Figure 3. Grouping of gram-negative anaerobic Borrelia burgdorferi bacteria. .
In addition to the above predictions about the motility patterns of B. burgdorferi, researchers made an important discovery about the role of the host’s immune system in relation to the appearance of erythema migrans. They concluded that the more slowly macrophages are cleared from the infection site, the more homogenous the rash will appear. A 4-fold increase in the rate of macrophage clearing transformed a homogenous erythema to a central clearing rash, and the central erythema bull’s-eye occurred when macrophages were cleared 8 times faster.
A recent study conducted by Adriana Marques and colleagues at the NIH sought to gain a more complete understanding of the . To do so, they biopsied the advancing border of erythema migrans lesions of adult patients with untreated early Lyme disease and the skin of healthy volunteers with no history of Lyme.
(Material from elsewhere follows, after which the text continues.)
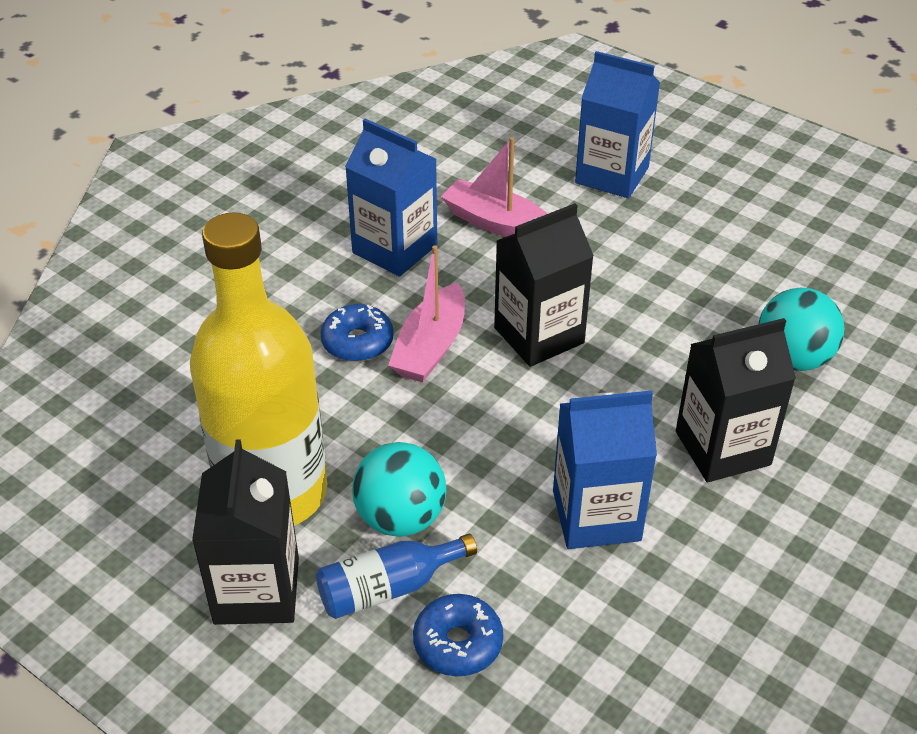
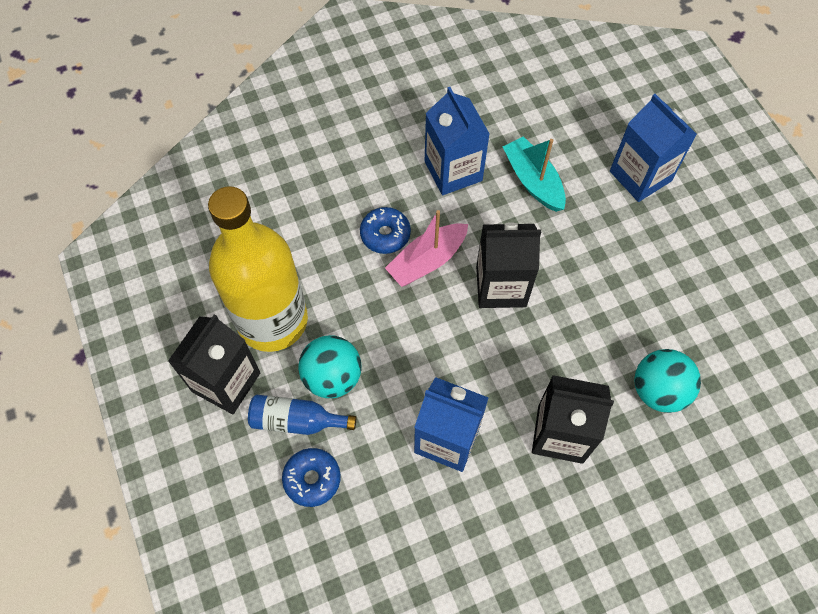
camera: 30 degrees right, 20 degrees up
pink boat [441,137,548,237] -> turquoise boat [503,136,566,212]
Total RNA was extracted from each biopsy, and samples were globally assessed via microarray analysis and RT-PCR to identify what human genes are expressed under each condition.
As one might expect, there were many changes in expression during early infection. Not surprisingly, major processes associated with the immune response, such as phagocytosis, chemotaxis, and bacteria/virus pattern recognition were heightened. The highest numbers of altered genes were interferon (IFN)-regulated genes (IRGs). IFN proteins are vital to the regulation of innate and acquired immunity. All IFNs have antiviral properties, and many are also instrumental in the defense against bacteria and even the inhibition/regression of tumor cell development. However, researchers discovered evidence that B. burgdorferi can exploit IFN pathways to inhibit T-lymphocyte function and cause localized immunosuppression. They also identified a decrease in adhesion of connective tissue and cell viability in erythema migrans. This immunosuppression and breakdown of connective tissues make it easier for bacteria to swim through and invade the skin. Overall, these data pointed out some specific strategies that the host uses to fight off infection as well as a number of ways that the microbe attempts to manipulate these immunological processes in order to change the outcome of infection.
Erythema migrans is an intradermal battle between spirochete and host. As B. burgdorferi fights to suppress and evade the immune system, its host employs an arsenal of IFN cytokines and macrophages to localize the damage and phagocytize the foreign invaders. Depending on how the motility patterns of the microbe and the clearing rates of the macrophages play out, one of three erythema migrans rash morphologies may result. Undoubtedly, there is room for further investigation into the cause of B. burgdorferi’s unique motility patterns, and a deeper look at the pathogenesis of other tick and vector borne diseases may provide some insight about this topic. However, as spring approaches and a new generation of I. scapularis emerges to take its place in the food chain, it is prudent to remember the signs and symptoms of erythema migrans. The ability to accurately identify this infection may ensure timely and targeted medical treatment.